_What to work on_:
1. In the passage on The College Fear Factor, how do community college students understand learning?
2. Pick up the passage on The College Fear Factor after its final sentence and keep writing.

_Source extract_:
^^^^^^^^
At its core, The College Fear Factor argues that today’s community college students understand education differently than their professors. Students see their degrees as a means to an end. It is not that they do not want to learn; rather, they understand learning as absorbing information from experts and then reproducing it on a test. And they are therefore largely intolerant of pedagogical efforts that promote active engagement if they perceive such strategies to be detracting from their ultimate goal.

Professors, however well intentioned, don’t understand today’s student body. They achieved their positions by mastering an antiquated, teacher-centred approach to learning that privileged those who understood the system and were familiar with the academic culture. Even most of those who have adopted a student-centred approach to their classes have yet to grasp what ‘student’ means in 21st-century America.

As a result, students feel like failures and faculty are conflicted between a perceived choice of either lowering standards or accepting that most of their students will fail the most basic of introductory composition courses, if they manage to complete them at all.

Dr. Cox believes that change is possible. To maximize student learning, faculty must (1) establish credibility by demonstrating expertise; (2) clarify expectations in terms of process and outcomes; and (3) promote self-efficacy among the student body.
^^^^^^^^
_Entries shown_:
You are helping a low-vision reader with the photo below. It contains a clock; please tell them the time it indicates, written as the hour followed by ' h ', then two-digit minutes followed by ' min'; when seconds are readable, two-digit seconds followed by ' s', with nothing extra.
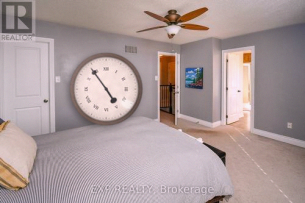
4 h 54 min
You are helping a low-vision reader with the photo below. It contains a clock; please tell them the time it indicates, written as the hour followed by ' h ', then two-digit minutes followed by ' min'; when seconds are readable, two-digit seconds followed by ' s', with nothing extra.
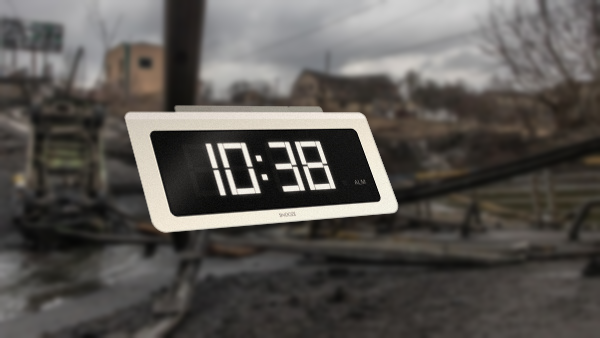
10 h 38 min
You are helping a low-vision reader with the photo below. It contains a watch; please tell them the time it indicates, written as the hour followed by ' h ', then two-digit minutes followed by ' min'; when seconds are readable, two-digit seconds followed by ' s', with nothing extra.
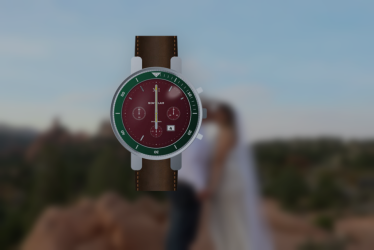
6 h 00 min
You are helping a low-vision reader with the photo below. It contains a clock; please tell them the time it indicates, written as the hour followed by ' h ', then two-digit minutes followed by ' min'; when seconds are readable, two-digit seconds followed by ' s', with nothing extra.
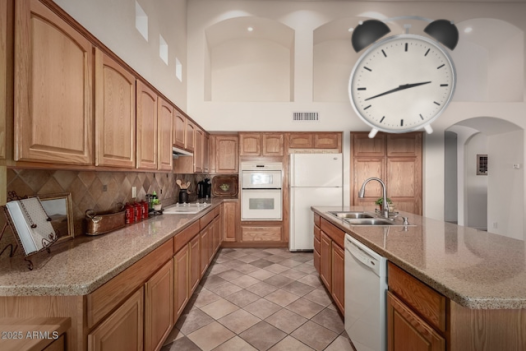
2 h 42 min
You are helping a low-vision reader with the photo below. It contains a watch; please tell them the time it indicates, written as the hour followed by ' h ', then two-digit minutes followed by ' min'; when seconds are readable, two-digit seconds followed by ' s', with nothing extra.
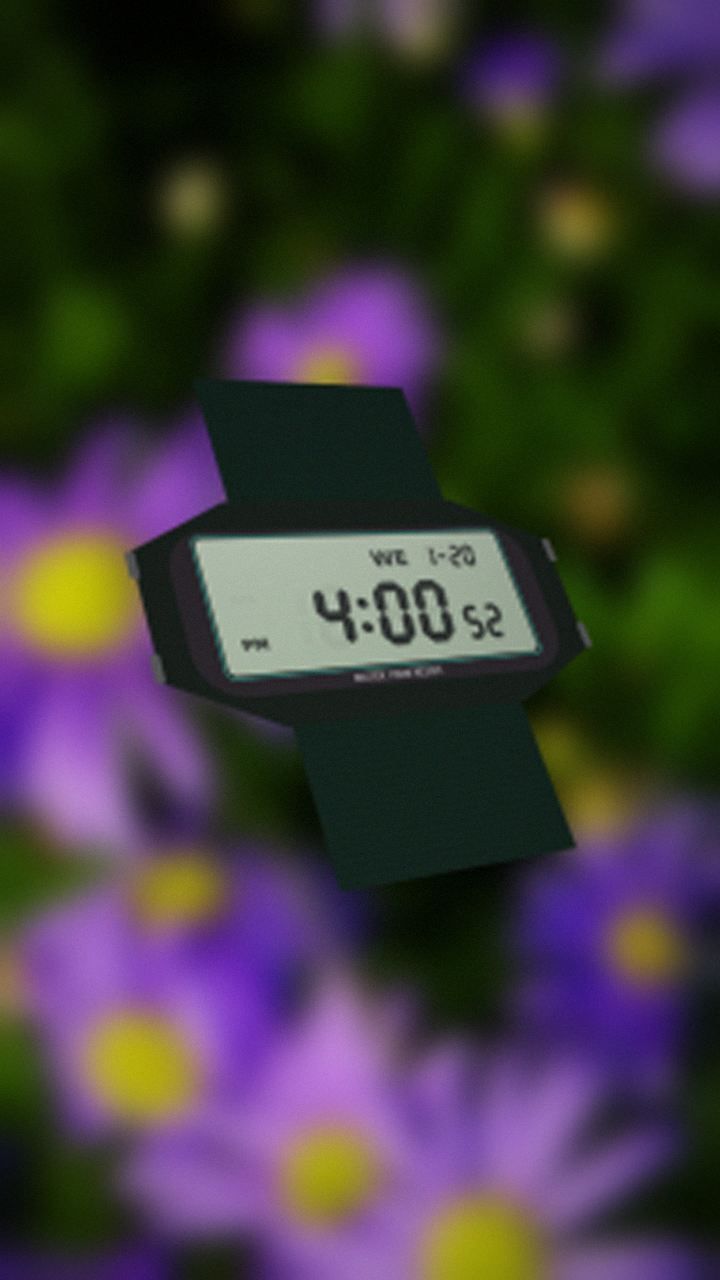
4 h 00 min 52 s
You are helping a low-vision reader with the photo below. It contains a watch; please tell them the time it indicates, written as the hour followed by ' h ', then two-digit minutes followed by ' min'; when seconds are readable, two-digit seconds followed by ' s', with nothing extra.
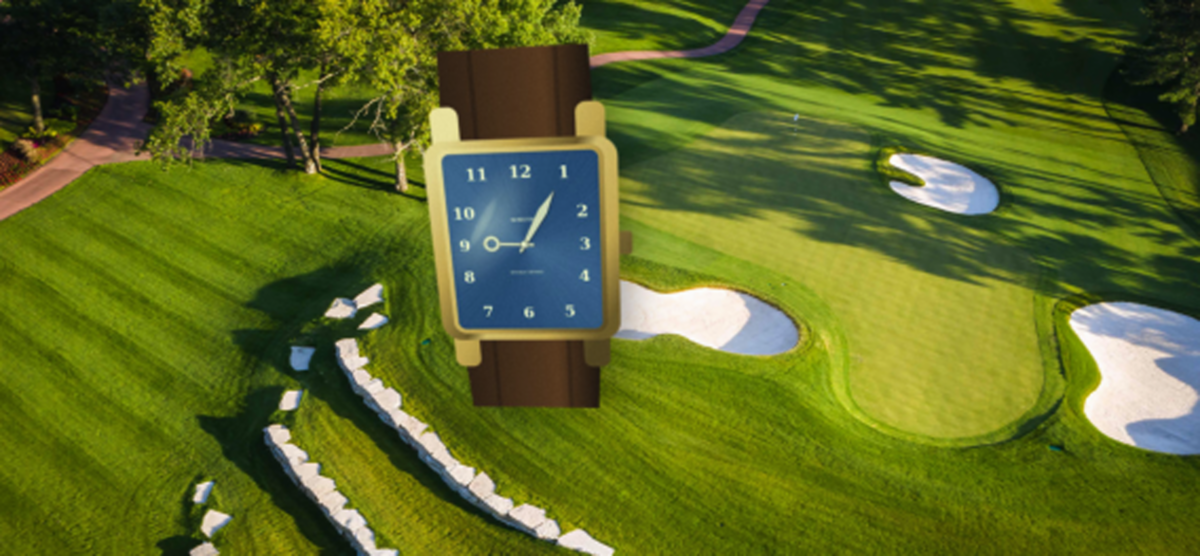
9 h 05 min
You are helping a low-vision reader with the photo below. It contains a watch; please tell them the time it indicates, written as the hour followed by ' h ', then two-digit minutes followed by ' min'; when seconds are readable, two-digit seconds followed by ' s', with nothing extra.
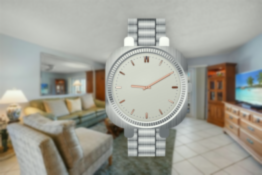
9 h 10 min
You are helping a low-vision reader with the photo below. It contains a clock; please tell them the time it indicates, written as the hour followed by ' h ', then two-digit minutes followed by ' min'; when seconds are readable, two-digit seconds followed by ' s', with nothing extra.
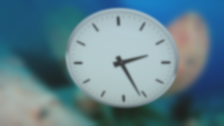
2 h 26 min
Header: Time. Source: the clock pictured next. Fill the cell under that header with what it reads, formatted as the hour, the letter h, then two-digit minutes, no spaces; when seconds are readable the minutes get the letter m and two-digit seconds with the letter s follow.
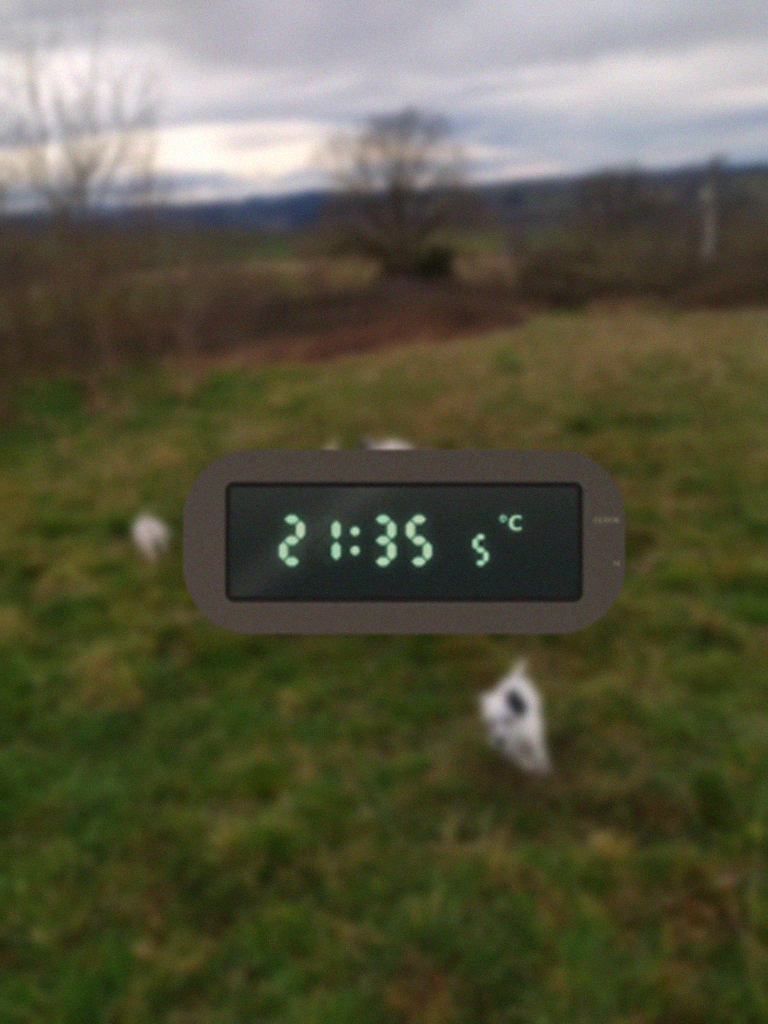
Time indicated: 21h35
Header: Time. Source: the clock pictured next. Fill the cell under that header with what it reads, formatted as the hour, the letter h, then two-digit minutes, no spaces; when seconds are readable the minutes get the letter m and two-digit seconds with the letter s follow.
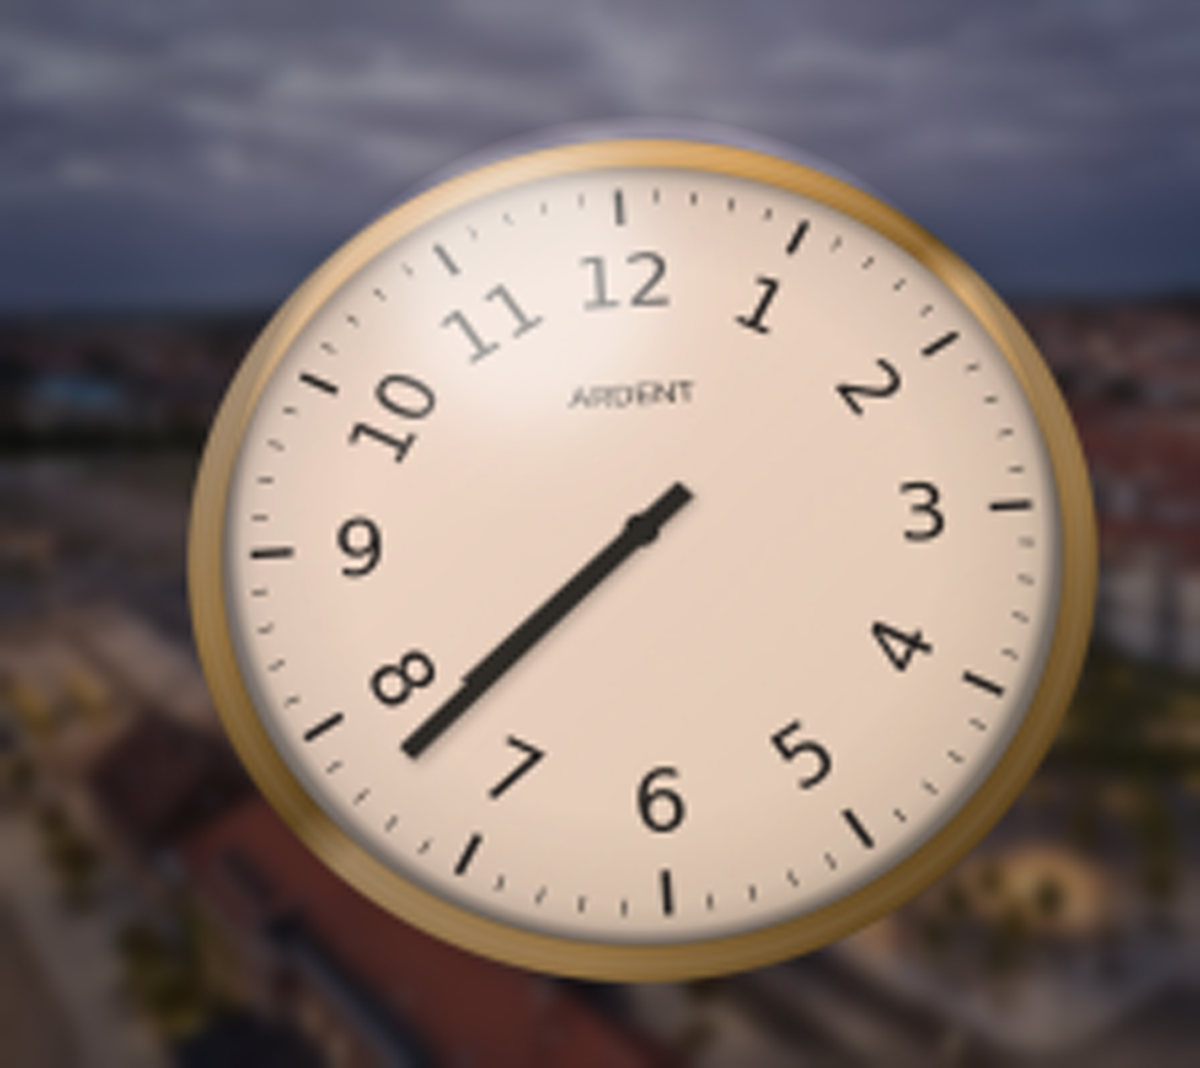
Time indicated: 7h38
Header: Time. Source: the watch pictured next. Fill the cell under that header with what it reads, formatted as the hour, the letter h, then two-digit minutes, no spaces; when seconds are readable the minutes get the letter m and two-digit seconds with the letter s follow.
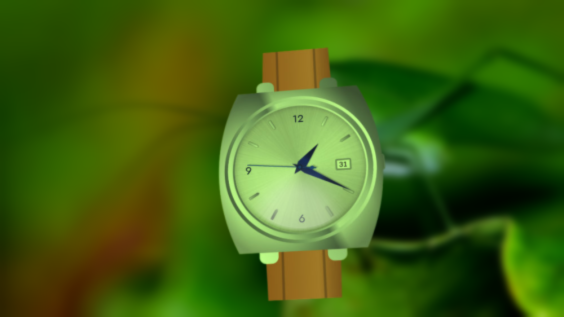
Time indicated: 1h19m46s
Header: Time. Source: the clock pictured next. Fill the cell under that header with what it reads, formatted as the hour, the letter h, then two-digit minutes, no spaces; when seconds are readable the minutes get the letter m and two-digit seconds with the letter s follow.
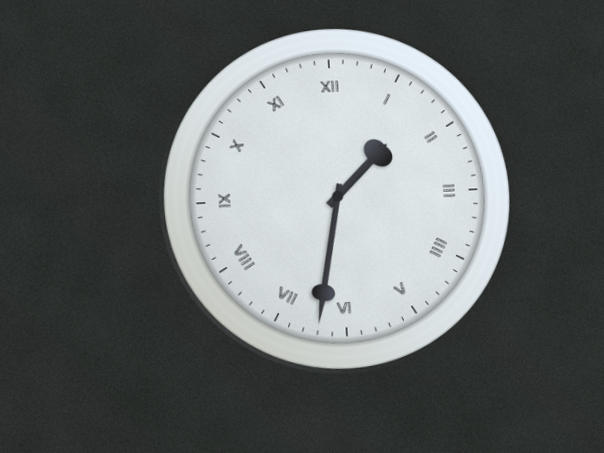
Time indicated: 1h32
^^^^^^^^
_Outputs for the tasks_:
1. As absorbing information from experts and then reproducing it on a test.

2.
Scholars of teaching and learning will not be shocked by these suggestions, although Dr. Cox’s evidence, and particularly her extensive use of verbatim student comments, is helpful in emphasizing how important all three of these factors are. It follows that this book will be more helpful to faculty and administrators who lack a basic understanding of 21st Century teaching and learning than it will to the ‘experts.’

Perhaps that was the author’s intention. Nonetheless, if she genuinely wanted to change the system, her book should have addressed policymakers more directly. And this, ironically, is where the book fails to take its own advice.

Dr. Cox maintains that governments must accept and embrace new learners, and that professors must develop new approaches to engage them without sacrificing academic standards. It is not that these students are less capable, she suggests, it is that they cannot be reached in the old ways. “The task for individual departments and for colleges as a whole is to cultivate a learning environment for faculty members,” she writes. And doing so will take “significant and complementary resources: time and space to reflect, access to research literature, and departmental dialogue,” along with “policies and practices” that “promote consistency and coherence”.

And that’s it. The College Fear Factor lacks the specific policy recommendations, or actionable proposals, as a political operator might say, necessary to make a political impact. It is an easy read, the quotations from students and faculty members are compelling, and the argument is convincing, but inasmuch as Dr. Cox chides college faculty for not understanding their students, she does not seem to understand the culture of those she wishes to effect.


The College Fear Factor: How Students and Professors Misunderstand One Another
by Rebecca D. Cox, Harvard University Press, 2009, 198 pages.

Adam Chapnick is the deputy director of education at the Canadian Forces College and an associate professor of defence studies at the Royal Military College of Canada.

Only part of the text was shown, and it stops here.